Exercise requirements
• a. Translate into Spanish the following sentence from the blog post on Bruce Springsteen: "Of the two times I saw Bruce this summer, I had to buy my friends' tickets because they didn't consider him worth paying for."
• b. Reproduce the portion of the blog post on Bruce Springsteen that runs from "What do you" to "thing. I get it.".

Saturday, September 14, 2013

What do you mean Millenials don't like Bruce Springsteen?

According to the Internet, which always tells the truth, my peers don't like Bruce Springsteen. Well, maybe not my peers, but "Millenials." Certainly I'm not one of them, because I was called "old" the other day.

Of the two times I saw Bruce this summer, I had to buy my friends' tickets because they didn't consider him worth paying for.

Listen, my too young friends. I know. I listen to some music that's a bit dated. I don't expect you all to be interested in the genius early country yodels of Jimmie Rodgers (although you really should be). And I know I can only get some of you interested in the music of Blind Willie Johnson if I quote line for line the West Wing scene about him, and pretend I'm coming up with it on the spot. Maybe old 1920's x-rated 78s aren't your thing. I get it.


He's still doing 4-hour live shows, crowd surfing, and more importantly, he's still writing kick-ass, angry, tear at your clothes rock and roll. Besides, it's not like you've never listened to music that was written before you were born. Did you ever lie in bed in high school listening to "Wouldn't It Be Nice" by the Beach Boys wishing you could be lying next to your boyfriend or girlfriend? Yes you did. Don't lie. Well, you should have been listening to "I'm on Fire," because bets are, that song speaks more to what you were feeling than the Beach Boys. 

I'm talking about sex… just in case you Millenials don't even bother to look up the lyrics. You're probably all too busy reading 50 other tabs and starting your own business… or blogging.

I don't need to defend Bruce. I'll let his music do that. 


Top seven Bruce songs young people need to hear. I say "young" even though someone called me old the other day… did I mention that yet? So let's just say, these are the songs for people who still feel young, confused and angry. 

1. I'm on Fire – Ok. This is pretty much the sexiest song I've ever heard. It throbs and sighs better than anything you've got. It's only four verses, and that's all it needs. Because when you're in the state that Bruce is in, you can't think hard enough to write more.

"At night I wake up with the sheets soaking wet
And a freight train running through the
Middle of my head
Only you can cool my desire
Im on fire"

2. Ghost of Tom Joad – Are pissed off that we elected a president who turned out to be politician? Are you angry that people are still sleeping on the streets? Can you believe that banks are still taking people's homes? So was Steinbeck when he wrote Grapes of Wrath. And more sickening is that that book written in 1939 could have been written last year. So Bruce is looking for Tom Joad from that book in all of sadness of modern day. Where is our working man's hero?

Provided information
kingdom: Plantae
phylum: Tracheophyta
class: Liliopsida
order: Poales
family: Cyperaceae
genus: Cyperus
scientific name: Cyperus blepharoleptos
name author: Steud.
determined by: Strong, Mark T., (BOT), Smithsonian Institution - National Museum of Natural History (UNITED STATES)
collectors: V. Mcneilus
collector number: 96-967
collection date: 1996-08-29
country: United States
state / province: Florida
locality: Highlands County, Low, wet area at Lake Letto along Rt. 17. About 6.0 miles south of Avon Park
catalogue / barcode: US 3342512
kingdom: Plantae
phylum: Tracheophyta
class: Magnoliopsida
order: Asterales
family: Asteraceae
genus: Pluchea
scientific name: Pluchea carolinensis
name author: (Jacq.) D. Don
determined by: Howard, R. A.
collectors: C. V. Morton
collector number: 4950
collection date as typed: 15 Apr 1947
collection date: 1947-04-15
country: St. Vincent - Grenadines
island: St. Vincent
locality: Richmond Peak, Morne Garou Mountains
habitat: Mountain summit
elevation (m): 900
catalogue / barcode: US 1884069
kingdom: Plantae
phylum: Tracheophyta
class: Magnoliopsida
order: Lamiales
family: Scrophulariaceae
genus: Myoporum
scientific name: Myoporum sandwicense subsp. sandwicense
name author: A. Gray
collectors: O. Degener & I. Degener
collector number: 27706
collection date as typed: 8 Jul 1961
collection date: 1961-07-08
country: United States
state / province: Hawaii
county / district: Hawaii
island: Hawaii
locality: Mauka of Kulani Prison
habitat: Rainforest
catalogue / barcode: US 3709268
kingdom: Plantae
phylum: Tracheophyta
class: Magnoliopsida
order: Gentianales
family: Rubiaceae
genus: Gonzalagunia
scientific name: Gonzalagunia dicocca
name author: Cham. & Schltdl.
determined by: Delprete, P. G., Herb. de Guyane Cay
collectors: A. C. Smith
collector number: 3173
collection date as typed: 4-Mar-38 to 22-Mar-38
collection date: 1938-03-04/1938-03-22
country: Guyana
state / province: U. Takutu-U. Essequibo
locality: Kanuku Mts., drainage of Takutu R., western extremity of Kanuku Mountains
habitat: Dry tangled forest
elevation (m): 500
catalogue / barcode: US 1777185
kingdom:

Written answers
• a. De las dos veces que vi a Bruce este verano, tuve que comprar las entradas de mis amigos porque no consideraban que valiera la pena pagar por él.

• b.
What do you mean Millenials don't like Bruce Springsteen?

According to the Internet, which always tells the truth, my peers don't like Bruce Springsteen. Well, maybe not my peers, but "Millenials." Certainly I'm not one of them, because I was called "old" the other day.

Of the two times I saw Bruce this summer, I had to buy my friends' tickets because they didn't consider him worth paying for.

Listen, my too young friends. I know. I listen to some music that's a bit dated. I don't expect you all to be interested in the genius early country yodels of Jimmie Rodgers (although you really should be). And I know I can only get some of you interested in the music of Blind Willie Johnson if I quote line for line the West Wing scene about him, and pretend I'm coming up with it on the spot. Maybe old 1920's x-rated 78s aren't your thing. I get it.